What to work on - Taking each line of the material in turn, count those with the string "hand" and answer with the count alone.

The data -
####################
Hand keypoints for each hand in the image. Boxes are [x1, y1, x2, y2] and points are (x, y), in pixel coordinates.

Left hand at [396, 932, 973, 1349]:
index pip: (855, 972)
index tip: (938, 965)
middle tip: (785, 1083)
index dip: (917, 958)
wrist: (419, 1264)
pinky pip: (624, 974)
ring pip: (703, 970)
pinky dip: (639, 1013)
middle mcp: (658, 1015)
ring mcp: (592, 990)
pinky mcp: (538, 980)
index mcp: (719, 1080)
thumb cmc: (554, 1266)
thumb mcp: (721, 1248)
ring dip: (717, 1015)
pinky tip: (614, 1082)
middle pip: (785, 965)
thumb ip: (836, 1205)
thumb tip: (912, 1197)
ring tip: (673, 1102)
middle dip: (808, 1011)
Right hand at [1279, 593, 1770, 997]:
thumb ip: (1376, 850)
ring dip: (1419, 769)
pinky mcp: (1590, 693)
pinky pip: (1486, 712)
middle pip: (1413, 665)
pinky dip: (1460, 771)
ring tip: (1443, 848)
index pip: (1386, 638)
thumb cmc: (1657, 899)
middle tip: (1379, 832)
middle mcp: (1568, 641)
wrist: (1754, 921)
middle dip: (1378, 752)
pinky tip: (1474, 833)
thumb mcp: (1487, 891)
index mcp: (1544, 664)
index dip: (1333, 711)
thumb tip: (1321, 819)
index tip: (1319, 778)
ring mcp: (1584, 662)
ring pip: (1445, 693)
####################
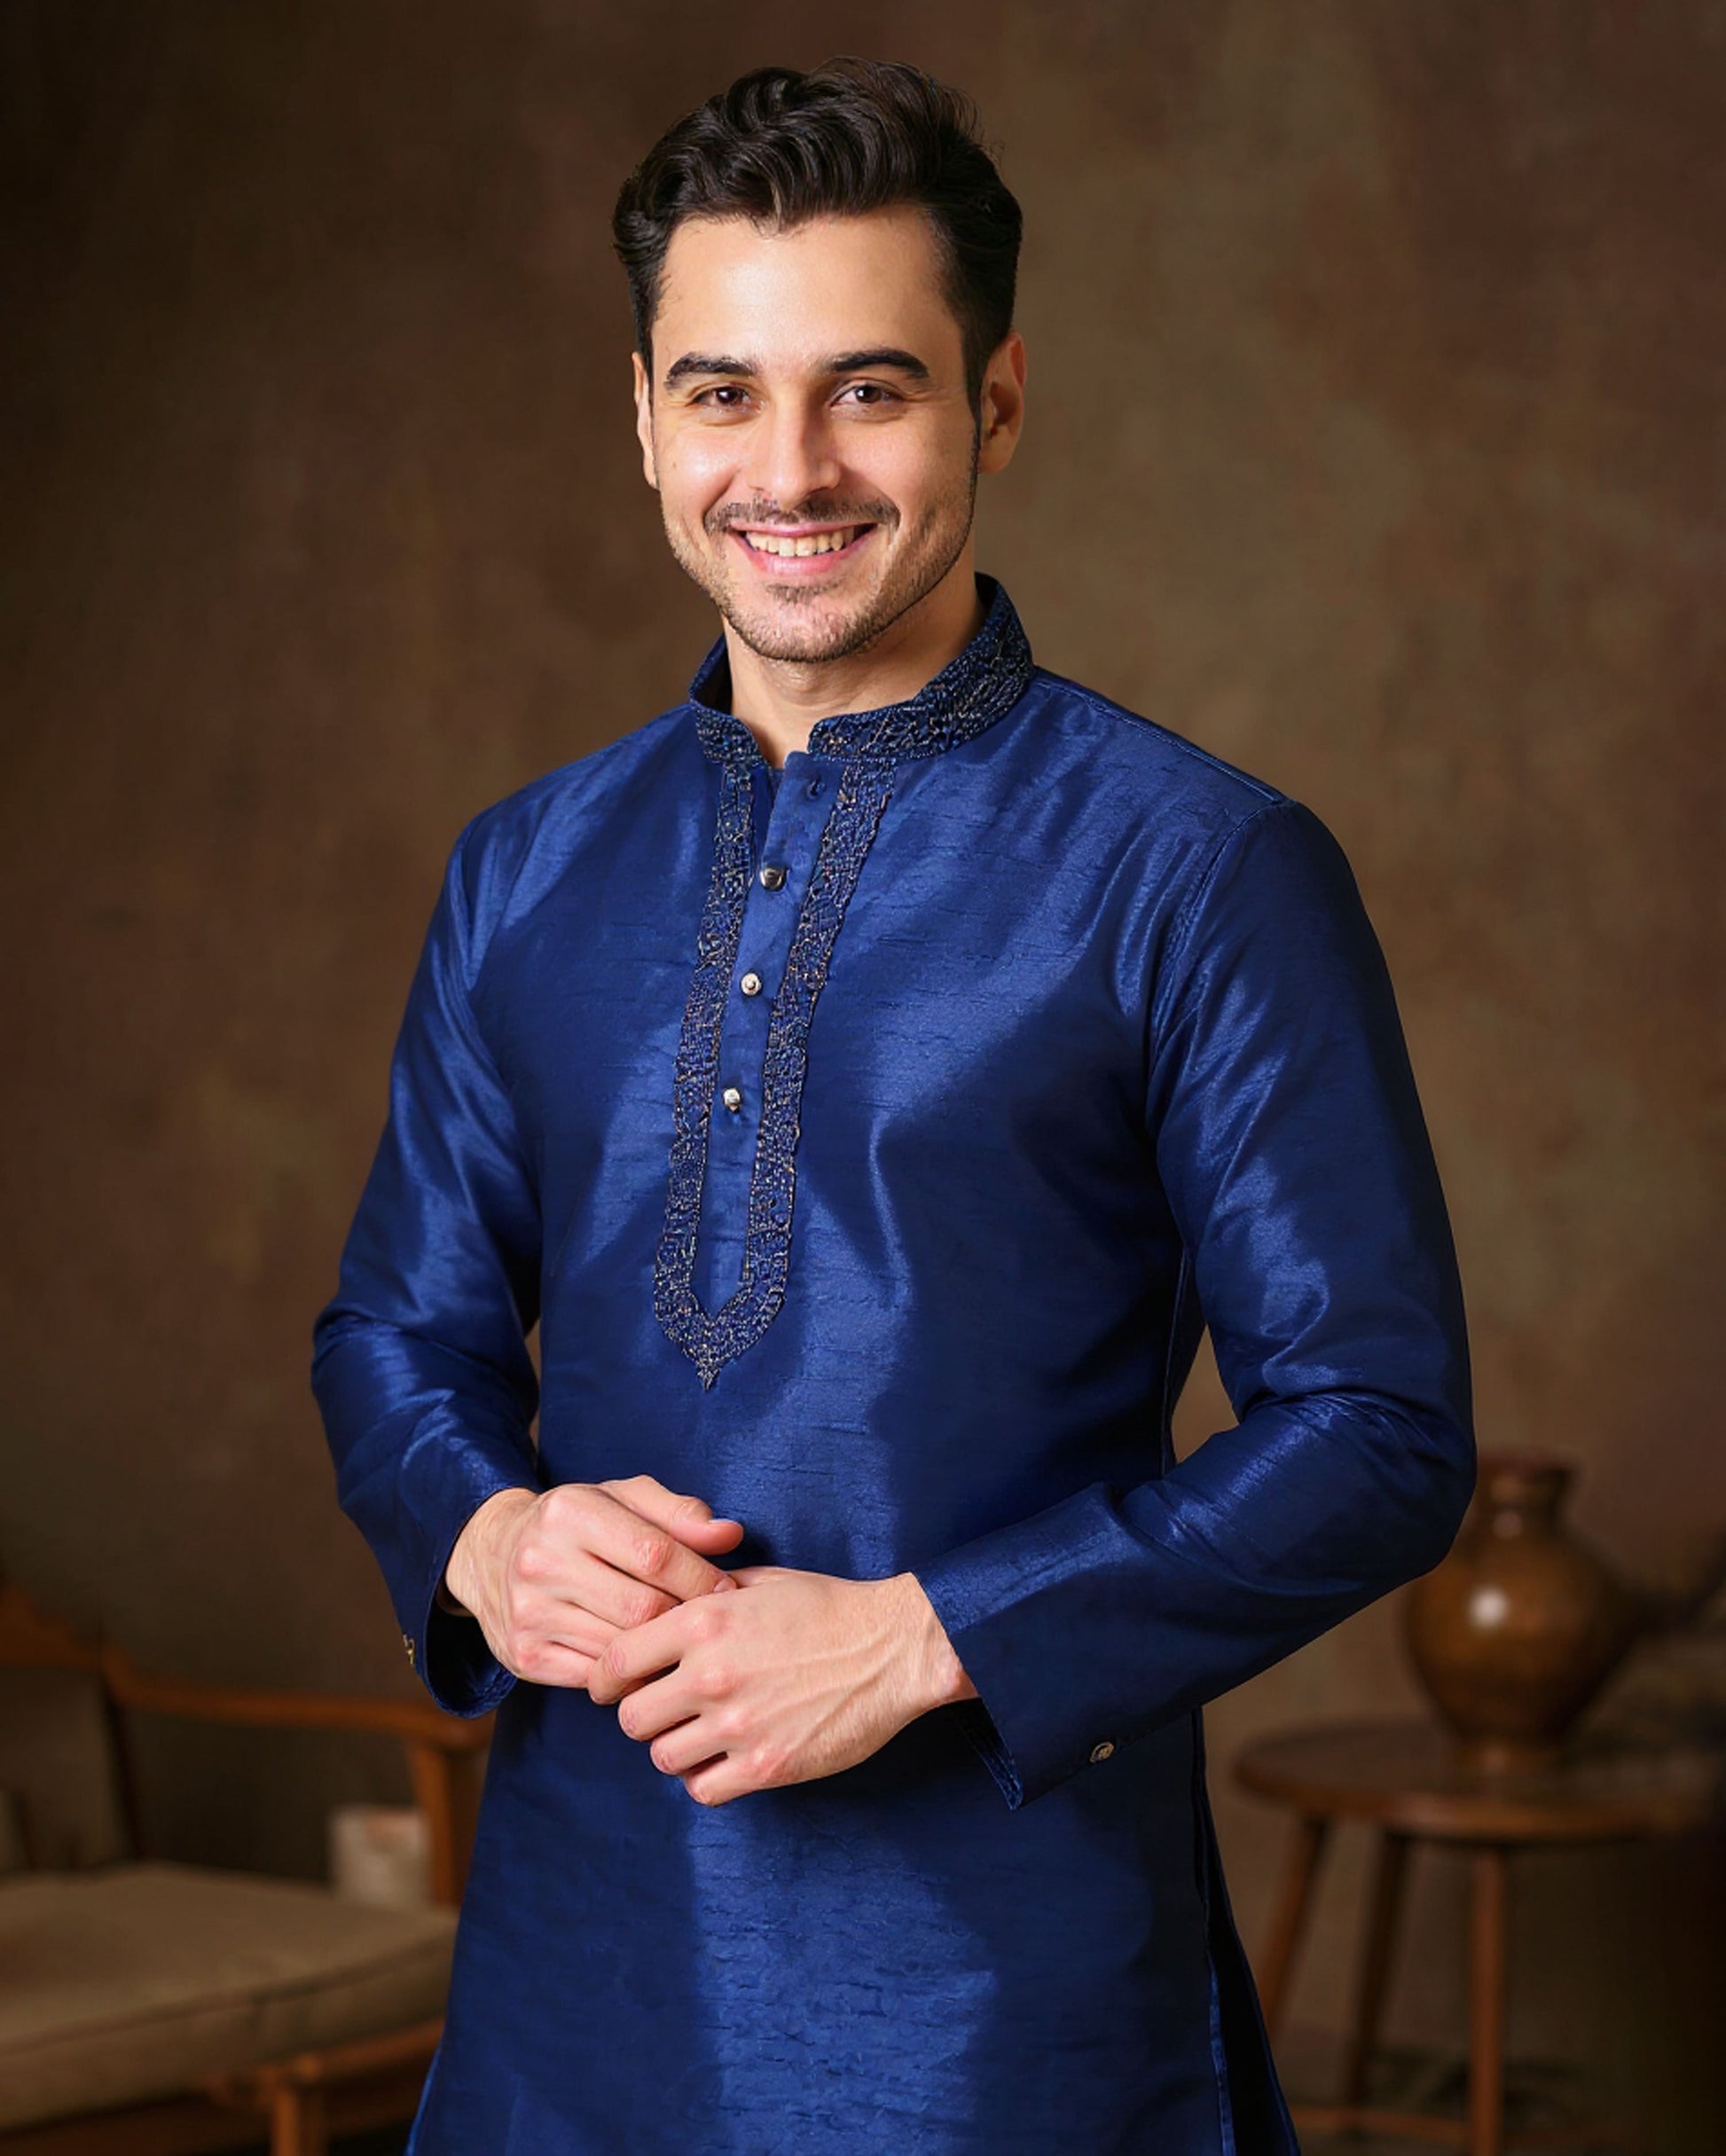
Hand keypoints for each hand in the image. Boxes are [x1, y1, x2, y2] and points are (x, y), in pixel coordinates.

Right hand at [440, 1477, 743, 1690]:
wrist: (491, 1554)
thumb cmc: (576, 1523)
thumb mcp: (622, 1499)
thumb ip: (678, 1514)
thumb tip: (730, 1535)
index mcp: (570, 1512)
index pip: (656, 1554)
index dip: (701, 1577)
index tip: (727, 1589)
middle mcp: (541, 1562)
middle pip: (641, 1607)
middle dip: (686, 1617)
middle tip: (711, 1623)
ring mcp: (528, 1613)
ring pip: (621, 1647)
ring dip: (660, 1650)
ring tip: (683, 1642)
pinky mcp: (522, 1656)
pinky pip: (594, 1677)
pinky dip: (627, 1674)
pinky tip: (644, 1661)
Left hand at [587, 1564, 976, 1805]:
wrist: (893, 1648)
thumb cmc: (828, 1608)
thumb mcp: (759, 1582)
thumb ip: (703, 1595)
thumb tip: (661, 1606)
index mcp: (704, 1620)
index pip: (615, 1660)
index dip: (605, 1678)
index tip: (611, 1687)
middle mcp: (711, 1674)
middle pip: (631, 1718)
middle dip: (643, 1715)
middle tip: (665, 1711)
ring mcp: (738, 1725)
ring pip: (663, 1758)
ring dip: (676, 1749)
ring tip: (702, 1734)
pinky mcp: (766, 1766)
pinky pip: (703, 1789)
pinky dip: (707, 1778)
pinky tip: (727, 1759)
####################
Response box - 6